Federal Reserve Bank FED

DEFINITION of Federal Reserve bank

Federal Reserve bank or FED  is the central bank in charge of monetary and financial stability in the United States.


It is part of a wider system known as the Federal Reserve system with 12 regional central banks. They have the location in major cities across the US. The Federal Reserve is independent of the US government. And its decisions do not have to pass through any governmental persons or institutions before becoming ratified. Its Board of Governors is appointed by the President.

That makes it the most powerful single actor in the U.S. economy and thus the world. It is so complicated that some consider it a “secret society” that controls the world’s money. Central banks do manage the money supply around the globe. That is their job.

But still, one of the more mysterious areas of the economy is the role of the Fed. It is the gatekeeper of the U.S. economy. It is the central bank of the United States. At the same time, it is the bank of banks and the bank of the U.S. government. The Fed regulates financial institutions, manages the nation’s money and influences the economy. It is raising and lowering interest rates, creating money and using a few other tricks. The Fed can either stimulate or slow down the economy. Its guidance helps maintain low inflation, high employment rates, and manufacturing output.

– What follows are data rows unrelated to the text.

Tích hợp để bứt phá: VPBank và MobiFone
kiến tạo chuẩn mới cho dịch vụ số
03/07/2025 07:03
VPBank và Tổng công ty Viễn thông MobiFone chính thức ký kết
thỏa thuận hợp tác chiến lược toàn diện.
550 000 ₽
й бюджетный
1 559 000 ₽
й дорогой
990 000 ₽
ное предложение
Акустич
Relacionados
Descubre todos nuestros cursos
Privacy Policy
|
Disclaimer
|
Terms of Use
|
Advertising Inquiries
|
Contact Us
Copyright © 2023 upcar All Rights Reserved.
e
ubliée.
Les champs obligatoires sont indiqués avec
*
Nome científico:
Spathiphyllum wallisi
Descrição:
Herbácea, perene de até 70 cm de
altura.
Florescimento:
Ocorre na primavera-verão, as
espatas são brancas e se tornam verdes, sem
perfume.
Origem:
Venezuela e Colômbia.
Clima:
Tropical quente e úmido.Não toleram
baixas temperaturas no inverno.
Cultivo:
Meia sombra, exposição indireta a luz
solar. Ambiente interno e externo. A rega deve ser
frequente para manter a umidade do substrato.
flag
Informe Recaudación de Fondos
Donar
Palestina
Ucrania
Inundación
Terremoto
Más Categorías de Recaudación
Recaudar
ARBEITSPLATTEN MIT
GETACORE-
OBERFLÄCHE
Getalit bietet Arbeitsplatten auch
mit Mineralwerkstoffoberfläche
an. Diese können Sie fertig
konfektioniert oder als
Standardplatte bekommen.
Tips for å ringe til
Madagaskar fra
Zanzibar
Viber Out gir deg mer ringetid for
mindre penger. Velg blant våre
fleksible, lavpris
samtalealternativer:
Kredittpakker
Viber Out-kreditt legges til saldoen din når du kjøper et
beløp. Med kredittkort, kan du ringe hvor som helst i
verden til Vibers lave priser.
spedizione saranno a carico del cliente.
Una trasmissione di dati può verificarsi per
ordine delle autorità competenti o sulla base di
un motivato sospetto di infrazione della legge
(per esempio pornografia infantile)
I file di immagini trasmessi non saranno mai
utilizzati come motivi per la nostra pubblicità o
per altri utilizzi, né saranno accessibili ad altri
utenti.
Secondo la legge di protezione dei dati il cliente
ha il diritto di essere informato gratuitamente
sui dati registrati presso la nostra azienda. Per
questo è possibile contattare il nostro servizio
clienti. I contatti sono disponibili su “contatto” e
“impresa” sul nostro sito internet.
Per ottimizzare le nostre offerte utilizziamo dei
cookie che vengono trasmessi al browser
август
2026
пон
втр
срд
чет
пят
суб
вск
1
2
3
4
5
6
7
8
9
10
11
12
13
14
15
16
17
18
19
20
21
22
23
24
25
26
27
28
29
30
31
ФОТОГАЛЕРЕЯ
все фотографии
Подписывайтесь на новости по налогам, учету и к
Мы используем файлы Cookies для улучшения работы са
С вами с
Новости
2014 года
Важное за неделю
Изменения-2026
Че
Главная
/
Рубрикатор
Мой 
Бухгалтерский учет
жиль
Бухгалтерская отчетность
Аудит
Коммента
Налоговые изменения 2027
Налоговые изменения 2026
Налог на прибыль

Technically, member commercial banks own the Federal Reserve. They hold shares of the 12 Federal Reserve banks. But that doesn’t give them any power because they don’t vote. Instead, the Board and FOMC make the Fed’s decisions. The Fed is independent because those decisions are based on research.

The Fed directly affects your stock and bond mutual funds and your loan rates. By having such an influence on the economy, the Fed also indirectly affects your home’s value. And even your chances of being laid off or rehired.